I so rarely use a recipe as printed, even the first time I do something. But every now and then you hit a true winner. One of the sites I visit regularly is “Italian Food Forever,” which is run by Deborah Mele. This dish is as elegant as it is simple. The same shortbread recipe is used for the pressed in base and the crumb, and the center is a quart of blueberries tossed with a few ingredients. I used salted butter and left out the added salt.
I made this with gluten-free flour, to meet the local needs, and while I do not eat this flour and sugar-based food, I am assured it was a winner. The look and smell were superb. I’ll likely try a low carb, no-sugar version with raspberries… sooner or later.
Spray a 9 x 13 baking dish with oil and line with parchment.

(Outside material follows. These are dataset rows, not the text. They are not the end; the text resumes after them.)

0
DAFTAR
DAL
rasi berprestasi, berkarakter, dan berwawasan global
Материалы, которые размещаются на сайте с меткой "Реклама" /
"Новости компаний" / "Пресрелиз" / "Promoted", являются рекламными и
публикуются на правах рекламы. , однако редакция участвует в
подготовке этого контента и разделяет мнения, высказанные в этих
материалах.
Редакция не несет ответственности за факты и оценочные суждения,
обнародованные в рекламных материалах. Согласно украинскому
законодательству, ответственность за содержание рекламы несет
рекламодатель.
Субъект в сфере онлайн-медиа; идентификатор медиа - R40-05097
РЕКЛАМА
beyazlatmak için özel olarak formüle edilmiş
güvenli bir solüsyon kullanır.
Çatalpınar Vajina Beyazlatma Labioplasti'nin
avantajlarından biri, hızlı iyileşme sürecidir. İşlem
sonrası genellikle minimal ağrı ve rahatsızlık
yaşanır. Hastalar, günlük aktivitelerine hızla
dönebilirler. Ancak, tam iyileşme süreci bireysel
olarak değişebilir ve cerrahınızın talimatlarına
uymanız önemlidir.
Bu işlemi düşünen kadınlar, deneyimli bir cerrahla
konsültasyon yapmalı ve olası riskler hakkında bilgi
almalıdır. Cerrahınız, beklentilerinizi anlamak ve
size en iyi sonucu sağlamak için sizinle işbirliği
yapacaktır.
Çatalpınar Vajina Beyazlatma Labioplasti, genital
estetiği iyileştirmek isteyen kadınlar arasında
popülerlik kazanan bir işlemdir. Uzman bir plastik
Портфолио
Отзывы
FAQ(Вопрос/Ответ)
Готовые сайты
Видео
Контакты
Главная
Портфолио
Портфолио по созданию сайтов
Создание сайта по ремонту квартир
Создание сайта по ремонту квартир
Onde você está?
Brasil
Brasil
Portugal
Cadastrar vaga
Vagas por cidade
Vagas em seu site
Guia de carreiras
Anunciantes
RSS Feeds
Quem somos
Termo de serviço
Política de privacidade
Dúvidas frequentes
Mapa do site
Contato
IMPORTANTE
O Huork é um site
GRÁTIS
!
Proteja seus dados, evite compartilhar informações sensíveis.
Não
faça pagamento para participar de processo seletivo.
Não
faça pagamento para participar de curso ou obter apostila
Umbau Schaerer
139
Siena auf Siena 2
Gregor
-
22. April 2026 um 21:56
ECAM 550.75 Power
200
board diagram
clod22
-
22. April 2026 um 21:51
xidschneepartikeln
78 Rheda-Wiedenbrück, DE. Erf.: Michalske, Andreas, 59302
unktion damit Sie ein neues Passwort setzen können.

In a bowl, toss the berries with the cornstarch and sugar. Set aside.
In a small bowl, lightly beat the egg with the vanilla.
In a large bowl, combine the flour, sugars, and baking powder.
Add the egg mixture into the dry ingredients, mix as well as possible.
Add the diced butter and toss to coat. Treat this as a pastry crust, so use what you are comfortable with: big fork, pastry cutter, fast hands. I like fast hands. Work the mixture rapidly with your hands, trying not to melt the butter, but getting the mixture to a pressable pastry consistency. I would say it took about 5 minutes.
Press half of the mixture into the parchment-lined baking dish.
Add the lemon juice and zest to the filling mixture. Toss rapidly and distribute onto the surface of the crust.
Sprinkle the remaining pastry, as a crumb, over the top of the blueberries.
Bake, uncovered, for 35 minutes. The fruit should be bubbly and the top crumb a light brown.
Remove from the oven and cool for about an hour on the counter, then transfer to the refrigerator. Cool for an hour. Remove by the parchment to a cutting board and use a sharp, thin knife to slice into 12 squares.
Wrap individually in plastic wrap and store in a container in the refrigerator.